Where can I find glucose in Maryland
thanks in advance


----------



## momoreg (Mar 4, 2000)

Glucose is more viscous than corn syrup, so certain recipes will be substantially different if you use corn syrup instead. Try Albert Uster Imports for glucose.

http://www.auiswiss.com


----------



## w.debord (Mar 6, 2001)

I thought I read in The Cake Bible.....the thing is corn syrup has h2o in it, unlike straight glucose. I thought it was about 1 T per c. ....that would throw off any sensitive recipe. And a recipe calliing for glucose is probably a non-sensitive recipe. 


But if you made something like a flavoring syrup or then it's not a problem. I assume you follow....it depends upon the item being made.

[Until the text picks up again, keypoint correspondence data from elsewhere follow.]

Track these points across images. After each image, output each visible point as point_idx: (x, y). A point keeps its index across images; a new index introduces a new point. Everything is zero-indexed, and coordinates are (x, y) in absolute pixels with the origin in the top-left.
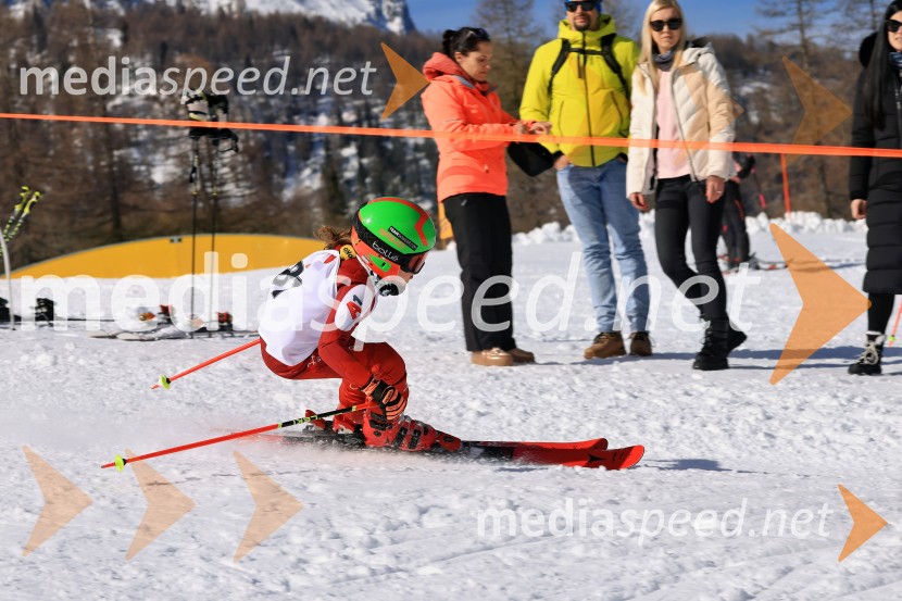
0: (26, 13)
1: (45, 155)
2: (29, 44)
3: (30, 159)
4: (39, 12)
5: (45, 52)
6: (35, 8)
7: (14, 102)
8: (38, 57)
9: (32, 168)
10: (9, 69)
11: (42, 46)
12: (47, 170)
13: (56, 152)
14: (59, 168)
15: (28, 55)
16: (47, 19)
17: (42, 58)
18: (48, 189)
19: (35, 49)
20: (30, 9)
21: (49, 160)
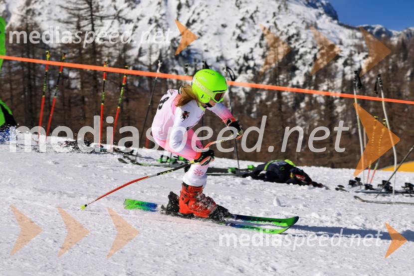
0: (398, 42)
1: (403, 111)
2: (398, 57)
3: (396, 113)
4: (405, 42)
5: (406, 61)
6: (403, 39)
7: (390, 85)
8: (403, 64)
9: (397, 117)
10: (389, 69)
11: (405, 58)
12: (404, 119)
13: (408, 110)
14: (410, 118)
15: (398, 62)
16: (408, 45)
17: (404, 64)
18: (403, 127)
19: (402, 60)
20: (400, 40)
21: (404, 114)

In what recipe do you wish to make this substitution?


----------



## w.debord (Mar 6, 2001)

oops, I should have proof read myself.

Should be, "And a recipe calling for glucose is probably a senstive recipe".


----------



## yfr (Dec 26, 2001)

Thamks W.DeBord
I want to replace it in a Spanish recipe for a kind of a halva or nougat. I will try it but I think anyhow I"ll buy glucose.


----------



## m brown (May 29, 1999)

you can reduce corn syrup if you are in a real bind by 20%. 
simply simmer to cook out the water. careful not to color the syrup!


----------